◆ The task ◆
Continue the passage on the correspondence between Hermann Hesse and Thomas Mann, picking up after its last sentence.

◆ Quoted passage ◆
● ● ● ● ● ● ●

In a culture that makes it easier to be a critic than a celebrator, where it takes growing commitment to do the opposite, how heartening to be reminded of the ennobling gift of gratitude, of the elevating capacity of being one another’s champion — reminders like Charles Bukowski’s letter of gratitude to his greatest champion or Emerson’s epistolary encouragement to young Walt Whitman or Leonard Bernstein’s note of appreciation to his mentor or Isaac Asimov’s fan mail to young Carl Sagan or Charles Dickens’s flattering letter to George Eliot.

That’s precisely what two of the twentieth century’s greatest authors, Nobel laureates Hermann Hesse and Thomas Mann, did for each other over the course of five decades — even though they came from opposite corners of Germany and went on to lead starkly different lives, Hesse an exponent of the quiet contemplation and Mann a public intellectual with a vibrant social life. But they also had a great deal in common — both had rebelled against their bourgeois background by dropping out of school and taking working-class jobs — Hesse at a second-hand bookstore and Mann as an insurance agent — before becoming prominent writers; both had mothers who brought into their otherwise ordinary German childhoods an exotic perspective — Mann’s was born in Brazil and Hesse’s in India.

But what brought them together, above all, were their convictions. Bound by a shared commitment to humanism and an unflinching belief in the integrity of the individual, they stood by one another’s work, both privately and publicly, through war and exile, through harsh criticism, even through their own philosophical disagreements. The record of this virtuous cycle of mutual support is preserved in the wonderful out-of-print 1975 volume The Hesse/Mann Letters: The Correspondence of Hermann Hesse and Thomas Mann 1910–1955 (public library).

Thomas Mann and Hermann Hesse in Chantarella, Switzerland

In January of 1928, a year before he was awarded the Nobel Prize in Literature, Mann writes after receiving a limited-edition collection of forty-five of Hesse’s poems:

Dear Herr Hesse,

Thank you — I take it as an honor — for sending me these poems, whose atmosphere will not appeal to everyone. You were right in supposing that they would meet with my inward understanding.

In the same letter, Mann pays a beautiful compliment to Hesse’s novel Steppenwolf, which had debuted a few months earlier and which was the first major work that put him on a track to his own Nobel Prize two decades later, in no small part thanks to Mann’s repeated and generous nominations:

I am getting more and more cranky and difficult in matters of reading; most of what I see leaves me cold. Steppenwolf has shown me once again, for the first time in ages, what reading can be.

● ● ● ● ● ● ●

◆ Data provided ◆
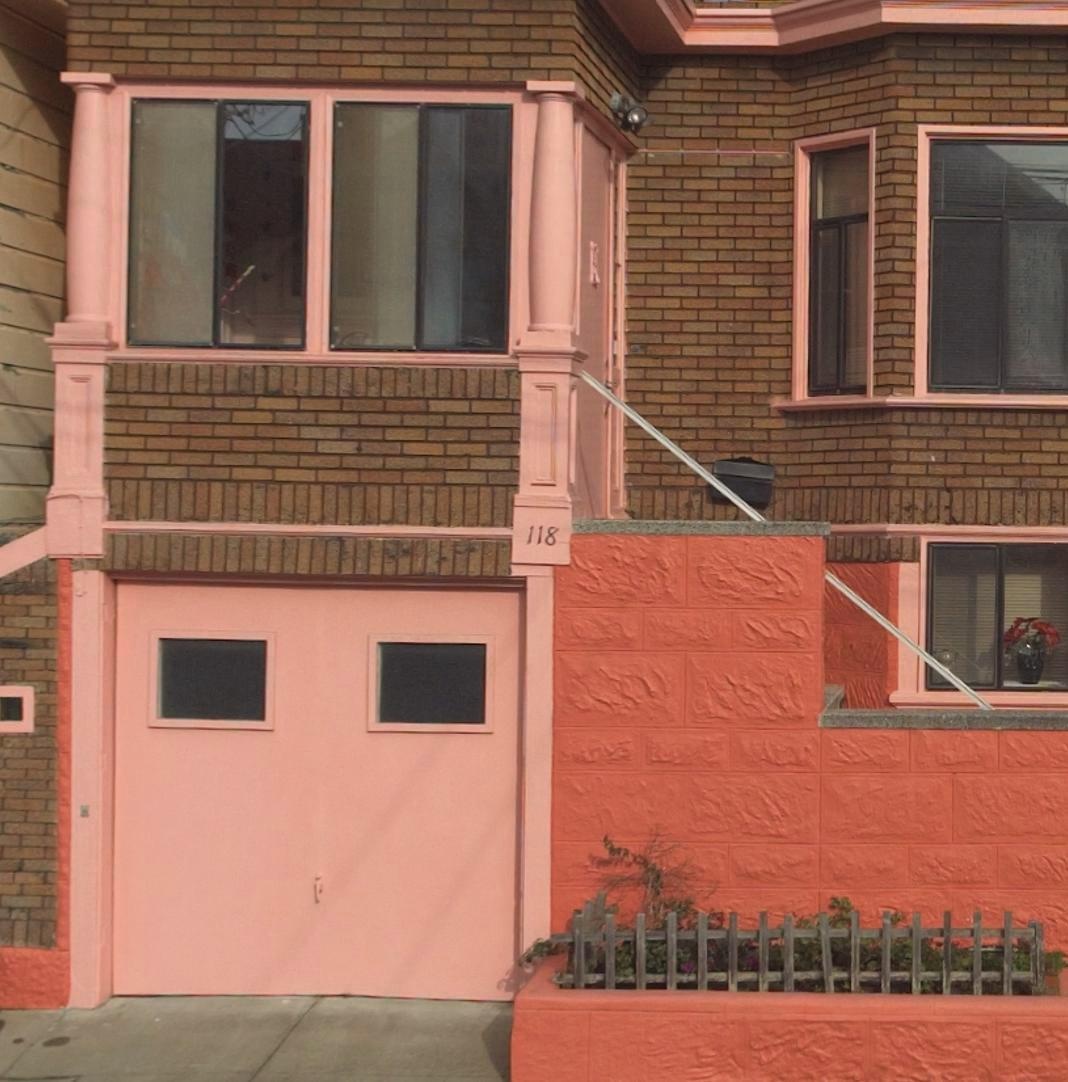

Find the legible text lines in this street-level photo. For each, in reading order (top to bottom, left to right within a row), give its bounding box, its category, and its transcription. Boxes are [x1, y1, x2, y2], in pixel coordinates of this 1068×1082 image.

● ● ● ● ● ● ●

◆ Reply ◆
The admiration was mutual. In a letter from March of 1932, Hesse writes to Mann after reading his lecture-turned-essay on Goethe and Tolstoy:

Once again I have admired … the courage and vigor with which, contrary to all German custom, you are at pains not to attenuate, simplify and whitewash, but precisely to stress and deepen the tragic problems.

[…]

In short, I wish to thank you for the great pleasure your book has given me.

At the end of 1933, after Mann writes to Hesse about another one of his poems, “so full of wisdom and kindness,” Hesse responds with equal generosity of spirit in commending Mann on the first novel of his Joseph and His Brothers tetralogy:

I should like at least to thank you for the great pleasure your book gave me… As a contrast to prevailing conceptions of history and historiography, I loved every bit of the faintly melancholy irony with which in the last analysis you view the whole problem of history and narration, though you never for a moment flag in your endeavor to do what you have recognized to be fundamentally impossible, that is, to write history. To me, who differ from you in many respects and have been molded by different origins, just this is profoundly congenial, for I well know that it is to attempt the impossible, while knowing it to be impossible, to take the tragic actively upon oneself. Besides, this quiet book comes as a god-send in times so cluttered with stupid current events!

Mann’s novel was met with harsh criticism, which rendered Hesse’s encouraging letter particularly vitalizing for the author — in a letter sent a few days later, Mann speaks to the power of kindness amid criticism, which all who have endured such public attacks appreciate deeply when present and long for painfully when absent:

[You] can imagine the insolence and stupidity with which the reviewers, almost without exception, have reacted to the book. It is both pitiful and shocking to observe such — by now unconscious — intellectual submissiveness and emasculation in men one has known. The kindness and acuteness with which you have responded … has moved me deeply, and I thank you from the bottom of my heart for your comforting lines…

In the same letter, Mann adds a sentiment as true of the art of appreciation as of art itself:

When you come right down to it, the beautiful exists only in such traces of dream-daring, which a work of art brings with it from its spiritual home.

In May of 1934, Mann returns the gesture after reading Hesse’s novella “The Rainmaker,” which Hesse would later incorporate in his last novel, The Glass Bead Game, published in 1943 after a decade of rejections due to Hesse’s anti-Nazi convictions:

What a beautiful piece of workmanship your novella is — there is no longer anything like it in Germany. And how humanely it deals with the primitive era, without groveling to it, as it has become so inanely fashionable to do. The “much larger whole” of which this is a part will be magnificent work! — I take my leave with hearty congratulations!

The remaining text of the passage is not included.